The other thing that’s very tricky on the web is that this very openness, this very thing that makes it work, allows people you disagree with to be there. I used to tell the story that the morning I discovered I was really a web researcher was when I was looking for an example for an article, and I decided to use a web article on the question of “how many cows are there in Texas?” because I knew I could get many different answers and I was working in Texas at the time. One of the pages that came up very early on — and this is before Google even existed — was a page that claimed that there are no cows in Texas, because they’ve been replaced by symbiotes put here by aliens from UFOs, and that’s why you should not eat meat. So it was a radical UFO-ollogist vegetarian website, 25 years ago now. I still to this day have no idea whether it was a joke or serious. But the web was open enough that someone like that could put it out.

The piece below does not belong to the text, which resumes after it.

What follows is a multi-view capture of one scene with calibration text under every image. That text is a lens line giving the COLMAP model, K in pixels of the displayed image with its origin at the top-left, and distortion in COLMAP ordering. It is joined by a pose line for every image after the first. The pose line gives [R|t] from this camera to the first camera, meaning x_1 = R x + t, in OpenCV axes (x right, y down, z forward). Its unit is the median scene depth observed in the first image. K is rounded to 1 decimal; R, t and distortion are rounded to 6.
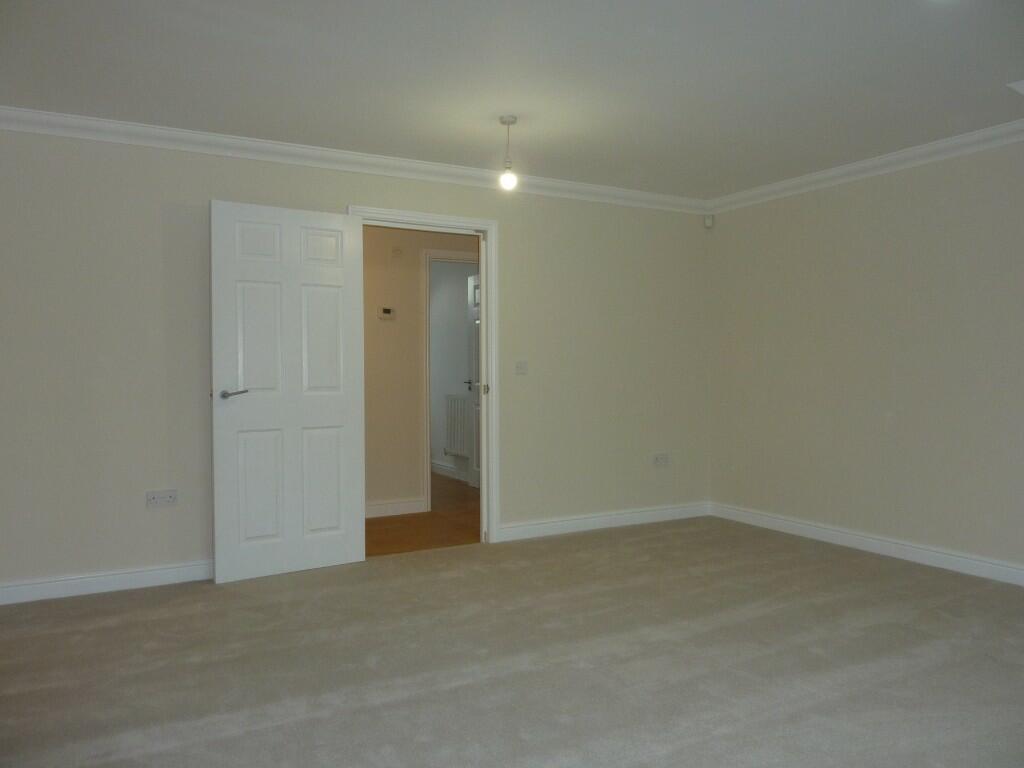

If you want to get rid of that, or say violent extremists — maybe you ask ‘why do we allow terrorists to speak on the web?” — the problem is there’s no way to take off one set of voices without someone else being able to close off another. To the UFO folks, my beliefs were just as crazy as theirs seemed to me. Spaceships replacing cows would seem normal and I would be abnormal. So Tim Berners-Lee’s vision was to allow everybody to be able to get on, share, and let societies, communities, social mechanisms, dictate what would work and what would not work – the questions we ask in the emerging web science research area.

Is this year really the “25th anniversary” of the web?

It’s interesting how August 2016 suddenly become this date that was magically the 25th anniversary of the web. The problem with any technology is — what do you date it to? Tim Berners-Lee likes to give 1989 as the start of the web. That’s when the first document using that name was published and got people excited. A lot of people use 1991 because that’s when the code became available that was most sharable. A date that a lot of other people use is 1993, because that’s when Mosaic browser (that led to Netscape, that led to Firefox and Chrome and all these other browsers we use nowadays) came out. As another example, I was one of the researchers who created something called the semantic web, and that work started in the late ’90s and was first brought to public attention in the late ’90s but is usually dated to an article that Tim and I and another colleague wrote that was in Scientific American in 2001. So these anniversaries of technology are always hard to get a handle on. But most people in the web believe that ’89 is really when we should celebrate the start of the web, and spring of ‘91 as really the start of web development.